Assignment - Given the entries that follow, write out exactly the lines starting at the one containing "none; stroke-linecap: round;" and ending at the one containing "#988e7f; stroke-width: 17", both ends included, and only those.

Record extracts -
• • •
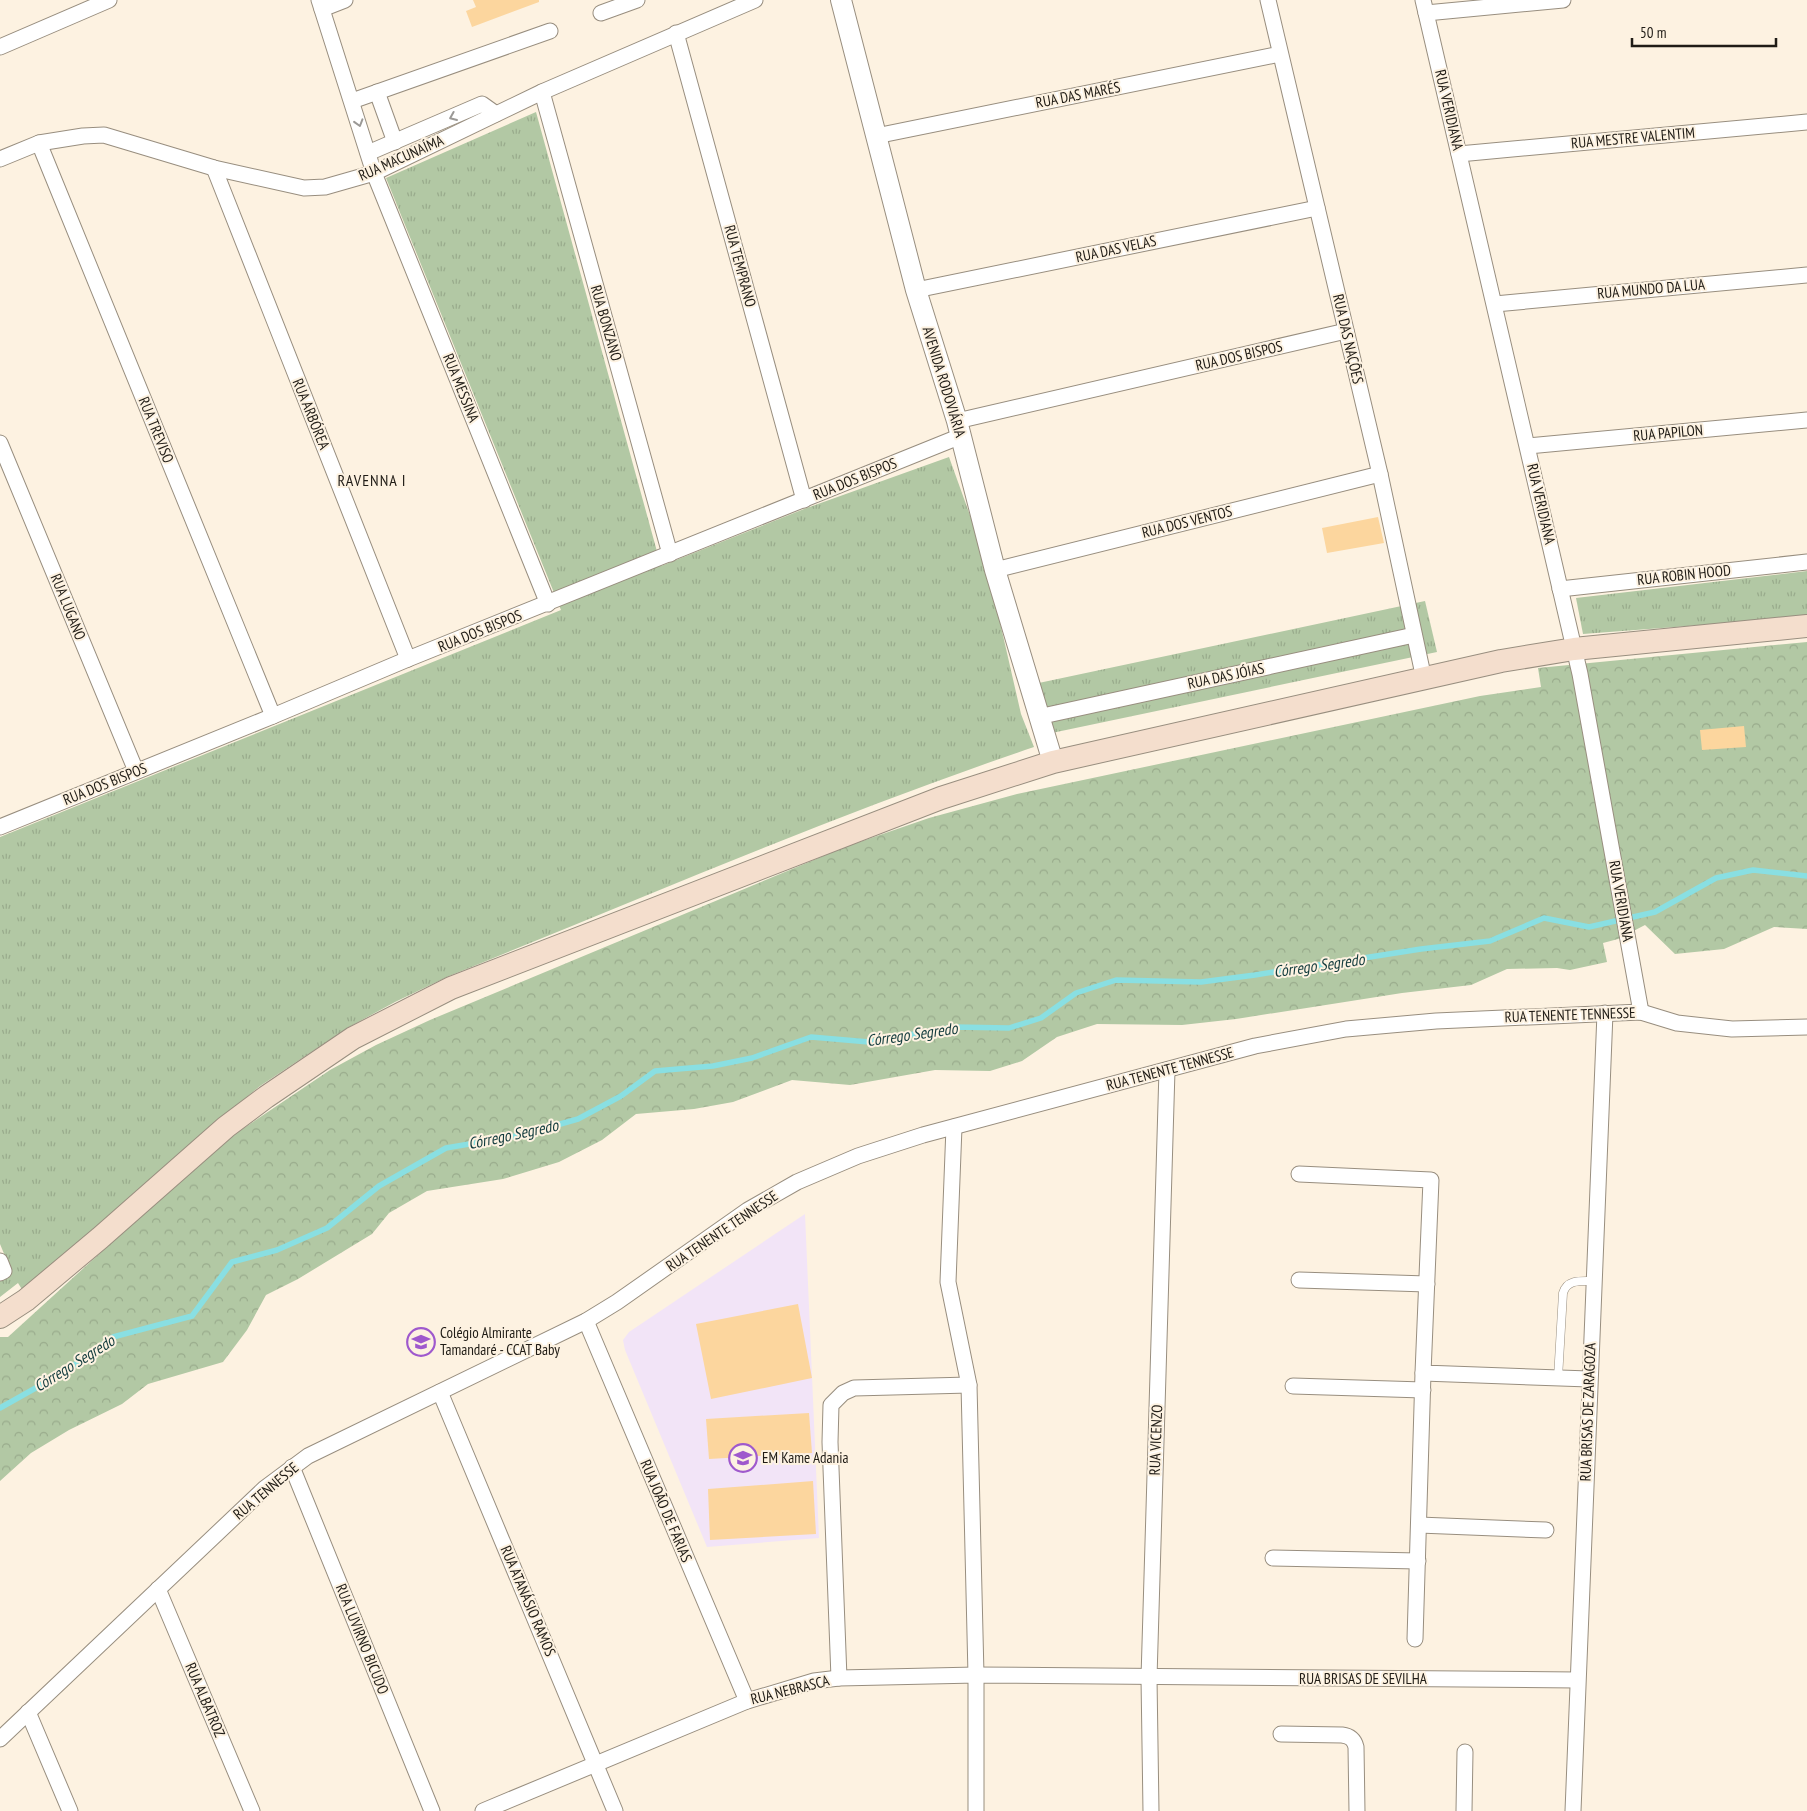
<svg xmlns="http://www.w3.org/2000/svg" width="1807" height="1811" viewBox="0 0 1807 1811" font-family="'PT Sans Narrow',sans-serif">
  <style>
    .education { fill: #f2e4f7 }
    .grass { fill: url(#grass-tufts) }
    .forest { fill: url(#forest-crowns) }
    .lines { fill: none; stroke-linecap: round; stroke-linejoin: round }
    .stream { stroke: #89dfe2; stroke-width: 5.5 }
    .building { fill: #fcd69e }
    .service-casing { stroke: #988e7f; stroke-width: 9 }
    .minor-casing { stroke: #988e7f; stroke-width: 17 }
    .tertiary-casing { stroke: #988e7f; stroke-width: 22 }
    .secondary-casing { stroke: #988e7f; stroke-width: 24 }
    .service { stroke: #fff; stroke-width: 8 }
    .minor { stroke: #fff; stroke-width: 15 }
    .tertiary { stroke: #fff; stroke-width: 20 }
    .secondary { stroke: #f4decd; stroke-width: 22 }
    .oneway { stroke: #9b9996 }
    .labels { text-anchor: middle; stroke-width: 4; stroke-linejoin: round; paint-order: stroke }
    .street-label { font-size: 15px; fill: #201c16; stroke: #fdf2e1 }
    .poi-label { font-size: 15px; fill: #201c16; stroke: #fdf2e1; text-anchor: start }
    .neighbourhood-label { font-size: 16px; letter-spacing: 1px; fill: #201c16; stroke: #fdf2e1 }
    .water-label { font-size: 16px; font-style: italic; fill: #123b3d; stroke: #fdf2e1 }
  </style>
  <defs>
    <pattern id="grass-tufts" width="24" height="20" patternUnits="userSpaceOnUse" patternTransform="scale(1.25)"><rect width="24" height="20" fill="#b2c8a4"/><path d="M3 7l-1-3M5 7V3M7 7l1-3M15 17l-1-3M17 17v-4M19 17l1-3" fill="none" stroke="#99ab8c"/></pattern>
    <pattern id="forest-crowns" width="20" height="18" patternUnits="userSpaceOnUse" patternTransform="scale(1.25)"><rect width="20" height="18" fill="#b2c8a4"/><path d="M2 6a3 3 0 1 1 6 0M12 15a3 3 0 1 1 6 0" fill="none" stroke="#99ab8c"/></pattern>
  </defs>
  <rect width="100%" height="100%" fill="#fdf2e1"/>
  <path class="education" d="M 805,1214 L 819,1538 L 707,1547 L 625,1350 L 623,1340 L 629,1332 Z"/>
  <g class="grass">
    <path d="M 536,112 L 661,566 L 804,509 L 949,457 L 985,557 L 1021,714 L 1034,747 C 836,814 643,898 449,976 L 395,1002 L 349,1027 L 260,1086 L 219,1120 L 23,1291 L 18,1283 L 0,1297 L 0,1279 L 12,1273 L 0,1244 L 0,837 L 561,610 L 386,178 Z"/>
    <path d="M 1807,571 L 1807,617 L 1583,634 L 1576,598 Z"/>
    <path d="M 1425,601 L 1437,652 L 1047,734 L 1034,684 Z"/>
  </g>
  <path class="forest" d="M 1807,642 L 1807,929 L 1774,927 L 1724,949 L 1675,954 L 1645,925 L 1618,939 L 1603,943 L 1607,962 L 1570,970 L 1557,968 L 1507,969 L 1471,985 L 1402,993 L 1236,1019 L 1182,1025 L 1097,1024 L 1057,1037 L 1022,1061 L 990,1071 L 935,1070 L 850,1085 L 792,1080 L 733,1102 L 694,1109 L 636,1114 L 602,1140 L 559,1162 L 503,1179 L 427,1191 L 389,1213 L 372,1234 L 298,1279 L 266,1295 L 247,1330 L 223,1362 L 148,1384 L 122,1404 L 69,1430 L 31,1453 L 0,1481 L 0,1337 L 8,1337 L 199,1163 L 241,1130 L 330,1070 L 376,1045 L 430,1020 L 845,847 L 929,818 L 1017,794 L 1480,696 L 1541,687 L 1538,668 Z"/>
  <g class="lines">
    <path class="stream" d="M 0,1408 L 66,1371 L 113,1337 L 192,1316 L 232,1262 L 277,1250 L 327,1228 L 379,1186 L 446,1148 L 522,1135 L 578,1119 L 621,1096 L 655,1071 L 713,1066 L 752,1058 L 811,1037 L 869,1042 L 954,1027 L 1009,1028 L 1041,1018 L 1076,993 L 1116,980 L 1201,982 L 1255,975 L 1421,949 L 1490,941 L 1544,918 L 1589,927 L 1655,912 L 1716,878 L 1753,870 L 1807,876"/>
  </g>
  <g class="building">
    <path d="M 473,0 L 539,0 L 539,2 L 472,27 L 466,11 L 476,7 Z"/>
    <path d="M 1378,517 L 1384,543 L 1327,553 L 1322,528 Z"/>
    <path d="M 1744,726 L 1746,747 L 1702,750 L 1700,730 Z"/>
    <path d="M 798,1304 L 812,1378 L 711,1399 L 696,1324 Z"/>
    <path d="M 809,1413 L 812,1453 L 709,1459 L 706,1419 Z"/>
    <path d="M 813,1481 L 816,1534 L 710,1540 L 708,1489 Z"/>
  </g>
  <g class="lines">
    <defs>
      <path id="service" d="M 1558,1378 L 1563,1293 C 1567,1279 1581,1281 1594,1281"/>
      <g id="minor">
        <path d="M 319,0 L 374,173 L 548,604"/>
        <path d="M 1268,0 L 1380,474 L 1424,679"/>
        <path d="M 1423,0 L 1580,674 L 1641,1012"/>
        <path d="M 322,9 L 345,0"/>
        <path d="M 601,13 L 637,0"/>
        <path d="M 1426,13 L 1563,0"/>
        <path d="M 676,33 L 804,500"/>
        <path d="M 0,47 L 109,0"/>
        <path d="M 377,92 L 395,142"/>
        <path d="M 542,92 L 670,554"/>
        <path d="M 352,101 L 550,31"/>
        <path d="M 876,136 L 1280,54"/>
        <path d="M 39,143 L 273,716"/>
        <path d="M 368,153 L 482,104 L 496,114"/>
        <path d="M 1459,154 L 1807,122"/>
        <path d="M 0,159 L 39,143 L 83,136 L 104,135 L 214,168 L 304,188 L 325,187 L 374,173 L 542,92 L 755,0"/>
        <path d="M 214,168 L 408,659"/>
        <path d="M 916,290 L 1317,208"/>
        <path d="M 1495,304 L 1807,275"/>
        <path d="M 957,421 L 1346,331"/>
        <path d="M 0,443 L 136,771"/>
        <path d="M 1528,446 L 1807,420"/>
        <path d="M 995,570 L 1380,474"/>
        <path d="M 1560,589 L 1807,562"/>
        <path d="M 1038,717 L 1414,635"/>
        <path d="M 0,827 L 273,716 L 408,659 L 961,436"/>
        <path d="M 954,1127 L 948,1282 L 969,1385 L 976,1675 L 976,1811"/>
        <path d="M 1299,1174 L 1431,1180 L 1423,1373 L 1589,1379"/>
        <path d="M 0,1261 L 4,1271 L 0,1273"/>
        <path d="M 1299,1280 L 1427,1284"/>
        <path d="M 586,1321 L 747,1701"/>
        <path d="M 1293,1386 L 1423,1390"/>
        <path d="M 440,1392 L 615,1811"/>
        <path d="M 292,1467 L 432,1811"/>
        <path d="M 1419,1525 L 1546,1530"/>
        <path d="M 1273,1558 L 1418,1561"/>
        <path d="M 158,1589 L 252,1811"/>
        <path d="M 1415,1639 L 1423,1373"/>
        <path d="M 839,1678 L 830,1442 L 831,1405 L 843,1393 L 854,1388 L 969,1385"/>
        <path d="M 28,1712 L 70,1811"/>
        <path d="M 1281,1734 L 1342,1735 C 1350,1736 1354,1739 1356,1747 L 1357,1811"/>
        <path d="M 0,1739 L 265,1488 L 308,1456 L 586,1321 L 617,1302 L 748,1210 L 797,1182 L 858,1156 L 923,1135 L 1255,1046 L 1346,1029 L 1436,1021 L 1641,1012 L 1677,1023 L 1732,1029 L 1807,1027"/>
        <path d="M 483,1811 L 747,1701 L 814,1681 L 839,1678 L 976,1675 L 1577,1680"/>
        <path d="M 1151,1811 L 1149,1678 L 1167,1070"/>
        <path d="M 1464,1811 L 1465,1752"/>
        <path d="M 1573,1811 L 1605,1013"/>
      </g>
      <path id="tertiary" d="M 841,0 L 916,290 L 957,421 L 995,570 L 1053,762"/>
      <path id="secondary" d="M 0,1317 L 26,1300 L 100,1238 L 226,1127 L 266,1097 L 353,1038 L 451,988 L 941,798 L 1053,762 L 1501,661 L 1574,649 L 1807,626"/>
    </defs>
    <use href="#service" class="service-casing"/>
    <use href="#minor" class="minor-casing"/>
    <use href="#tertiary" class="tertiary-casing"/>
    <use href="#secondary" class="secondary-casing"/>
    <use href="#service" class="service"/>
    <use href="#minor" class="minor"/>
    <use href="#tertiary" class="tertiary"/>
    <use href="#secondary" class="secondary"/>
  </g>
  <defs><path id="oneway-chevron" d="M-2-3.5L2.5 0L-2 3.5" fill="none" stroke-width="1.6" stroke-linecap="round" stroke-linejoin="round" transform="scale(1.25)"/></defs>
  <g class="oneway">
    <use href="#oneway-chevron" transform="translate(453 117) rotate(157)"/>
    <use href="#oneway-chevron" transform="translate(359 123) rotate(73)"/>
  </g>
  <defs>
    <symbol id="school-ring" viewBox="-11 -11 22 22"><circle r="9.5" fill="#fdf2e1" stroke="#9f59cd" stroke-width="1.5"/><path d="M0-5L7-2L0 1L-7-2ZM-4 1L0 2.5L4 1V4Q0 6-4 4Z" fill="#9f59cd"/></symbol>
  </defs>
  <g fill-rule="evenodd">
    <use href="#school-ring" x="405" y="1326" width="32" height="32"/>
    <use href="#school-ring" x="727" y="1442" width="32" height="32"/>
  </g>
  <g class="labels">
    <g class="street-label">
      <text transform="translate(1078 95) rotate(-11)" y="5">RUA DAS MARÉS</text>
      <text transform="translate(1449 110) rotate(77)" y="5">RUA VERIDIANA</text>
      <text transform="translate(1633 138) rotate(-5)" y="5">RUA MESTRE VALENTIM</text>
      <text transform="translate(401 158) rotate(-24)" y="5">RUA MACUNAÍMA</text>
      <text transform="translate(1116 249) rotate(-12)" y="5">RUA DAS VELAS</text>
      <text transform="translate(740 266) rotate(75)" y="5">RUA TEMPRANO</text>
      <text transform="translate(1651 289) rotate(-5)" y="5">RUA MUNDO DA LUA</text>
      <text transform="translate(606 323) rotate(74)" y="5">RUA BONZANO</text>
      <text transform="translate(1348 339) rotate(77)" y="5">RUA DAS NAÇÕES</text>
      <text transform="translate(1239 356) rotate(-13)" y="5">RUA DOS BISPOS</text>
      <text transform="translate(944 382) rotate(73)" y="5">AVENIDA RODOVIÁRIA</text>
      <text transform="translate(461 388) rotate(68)" y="5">RUA MESSINA</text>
      <text transform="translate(311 414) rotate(68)" y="5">RUA ARBÓREA</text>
      <text transform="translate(156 430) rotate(68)" y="5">RUA TREVISO</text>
      <text transform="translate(1668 433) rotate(-5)" y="5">RUA PAPILON</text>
      <text transform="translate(855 479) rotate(-22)" y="5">RUA DOS BISPOS</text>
      <text transform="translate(1541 504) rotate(77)" y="5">RUA VERIDIANA</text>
      <text transform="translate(1187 522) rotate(-14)" y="5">RUA DOS VENTOS</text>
      <text transform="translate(1684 575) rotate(-6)" y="5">RUA ROBIN HOOD</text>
      <text transform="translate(68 607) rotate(68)" y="5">RUA LUGANO</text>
      <text transform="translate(480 631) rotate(-22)" y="5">RUA DOS BISPOS</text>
      <text transform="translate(1226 676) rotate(-12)" y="5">RUA DAS JÓIAS</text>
      <text transform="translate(105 784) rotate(-22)" y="5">RUA DOS BISPOS</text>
      <text transform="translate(1621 901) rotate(80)" y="5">RUA VERIDIANA</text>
      <text transform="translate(1570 1015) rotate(-2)" y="5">RUA TENENTE TENNESSE</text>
      <text transform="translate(1170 1069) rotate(-15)" y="5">RUA TENENTE TENNESSE</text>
      <text transform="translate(722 1231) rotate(-34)" y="5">RUA TENENTE TENNESSE</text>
      <text transform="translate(1588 1412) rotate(-88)" y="5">RUA BRISAS DE ZARAGOZA</text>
      <text transform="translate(1156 1440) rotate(-88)" y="5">RUA VICENZO</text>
      <text transform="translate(266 1491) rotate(-40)" y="5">RUA TENNESSE</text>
      <text transform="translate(666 1511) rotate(67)" y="5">RUA JOÃO DE FARIAS</text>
      <text transform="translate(528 1601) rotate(67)" y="5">RUA ATANÁSIO RAMOS</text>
      <text transform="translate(362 1639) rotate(68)" y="5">RUA LUVIRNO BICUDO</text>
      <text x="1363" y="1684">RUA BRISAS DE SEVILHA</text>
      <text transform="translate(790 1690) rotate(-14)" y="5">RUA NEBRASCA</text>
      <text transform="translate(205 1700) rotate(67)" y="5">RUA ALBATROZ</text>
    </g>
    <g class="poi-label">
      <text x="440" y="1338">Colégio Almirante<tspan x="440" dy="17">Tamandaré - CCAT Baby</tspan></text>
      <text x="762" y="1463">EM Kame Adania</text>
    </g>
    <g class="neighbourhood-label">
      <text x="372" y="486">RAVENNA I</text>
    </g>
    <g class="water-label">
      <text transform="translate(1319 965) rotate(-8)" y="6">Córrego Segredo</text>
      <text transform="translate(912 1034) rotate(-8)" y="6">Córrego Segredo</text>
      <text transform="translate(513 1134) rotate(-12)" y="6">Córrego Segredo</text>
      <text transform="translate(74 1363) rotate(-32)" y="6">Córrego Segredo</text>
    </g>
  </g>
  <path d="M1632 38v8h144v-8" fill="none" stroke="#201c16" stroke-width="2.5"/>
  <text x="1640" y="38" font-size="15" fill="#201c16" stroke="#fdf2e1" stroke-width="4" paint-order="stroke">50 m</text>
</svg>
• • •
Exercise answer -
    .lines { fill: none; stroke-linecap: round; stroke-linejoin: round }
    .stream { stroke: #89dfe2; stroke-width: 5.5 }
    .building { fill: #fcd69e }
    .service-casing { stroke: #988e7f; stroke-width: 9 }
    .minor-casing { stroke: #988e7f; stroke-width: 17 }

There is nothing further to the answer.